POSSIBLE HELP FOR KIDS WITH PEANUT ALLERGIES
According to an update posted on Medscape pediatrics for professionals, a new study shows that if a child who is allergic to peanuts eats a small amount of peanut flour every day it can increase his peanut tolerance. This sounds very similar to principles in vaccine immunology and homeopathy.
Of course, the scientists are not recommending you try this at home: “However encouraging, these results are preliminary and [the technique] should not yet be attempted outside clinical trials,” the researchers write online in the journal Allergy.
In England, where this most recent study was conducted, the children were tested for peanut allergy and then fed peanuts one at a time. The children had an allergic reaction after one peanut, and one child developed anaphylaxis and needed an adrenaline shot.
Each child was given instructions to eat 5 milligrams of peanut flour mixed with yogurt each day, and slowly increasing that over the next six weeks. The theory with immune tolerance is that if the body stops seeing the allergen as “foreign” and starts to “tolerize” to it, that the immune system will stop responding as if it was a threat.
After six weeks, during which time none of the children had any reactions, they were rechallenged with whole peanuts. All of the children could tolerate eating at least 10 peanuts.

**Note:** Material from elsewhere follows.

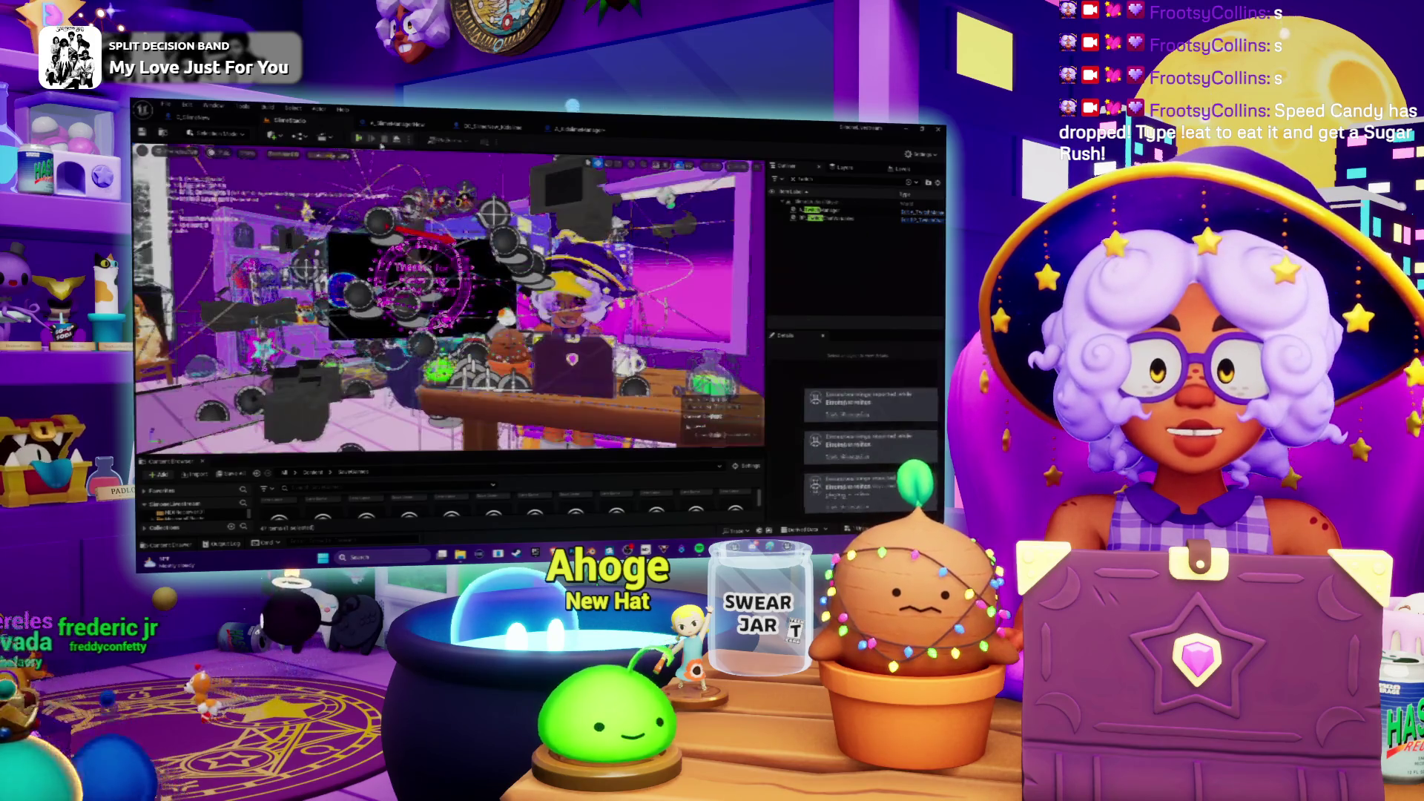
pyautogui.click(359, 138)
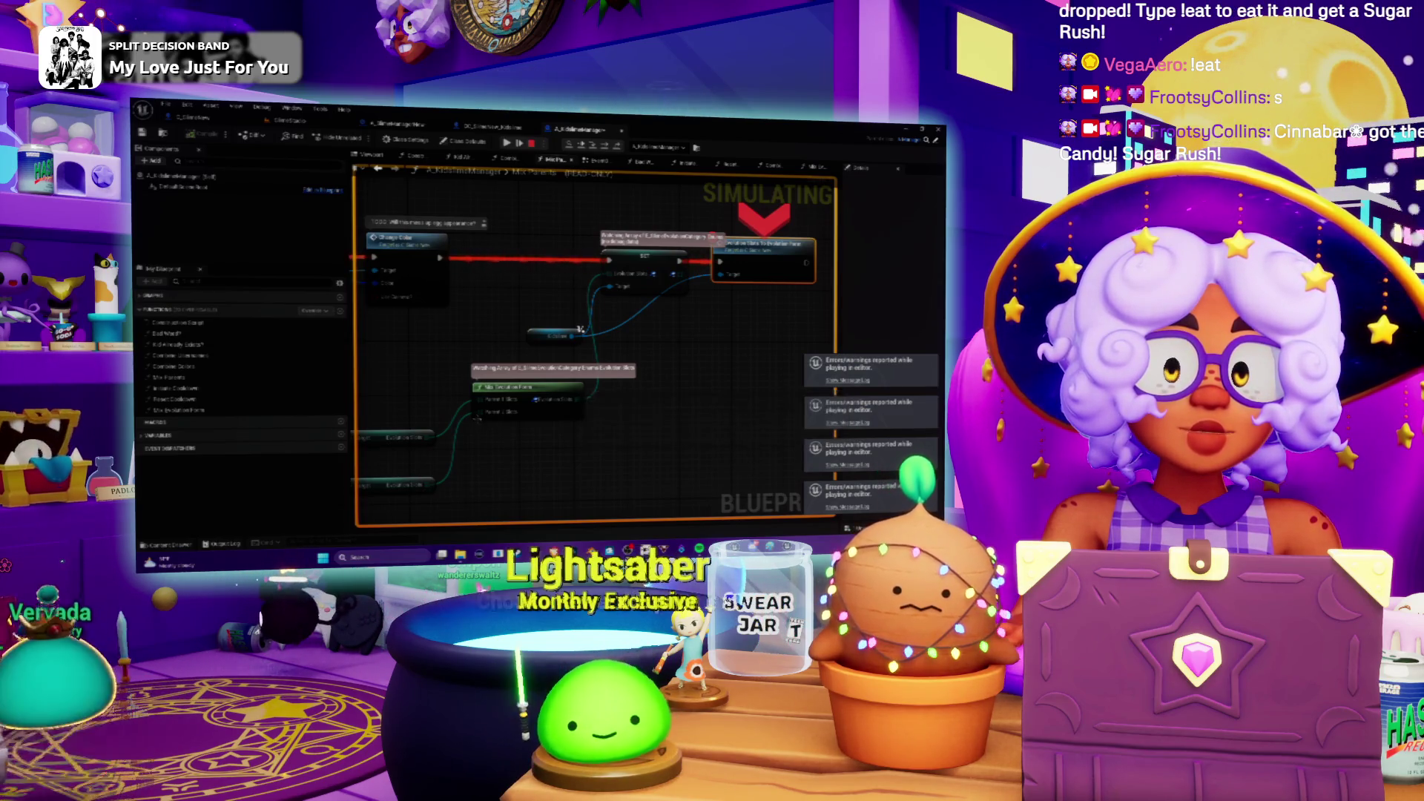
# Step: Confirm the array pin holds three entries, then resume the game and eject into a free view
pyautogui.moveTo(519, 407); pyautogui.dragTo(523, 408)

That does not mean that they are no longer allergic, noted the researchers. But It may provide a bit of a margin of safety should they accidentally consume a few peanuts.
“We’ve got them to a point where they can safely eat at least 10 whole peanuts. It’s not a permanent cure, but as long as they go on taking a daily dose they should maintain their tolerance.”
Clearly, this trial with your child should be done in a controlled setting with your allergist’s approval and monitoring- but it does signal that there may be hope for those children with serious peanut allergies in the future.
Clark, A. Allergy, online early edition.
News release, Addenbrooke’s Hospital.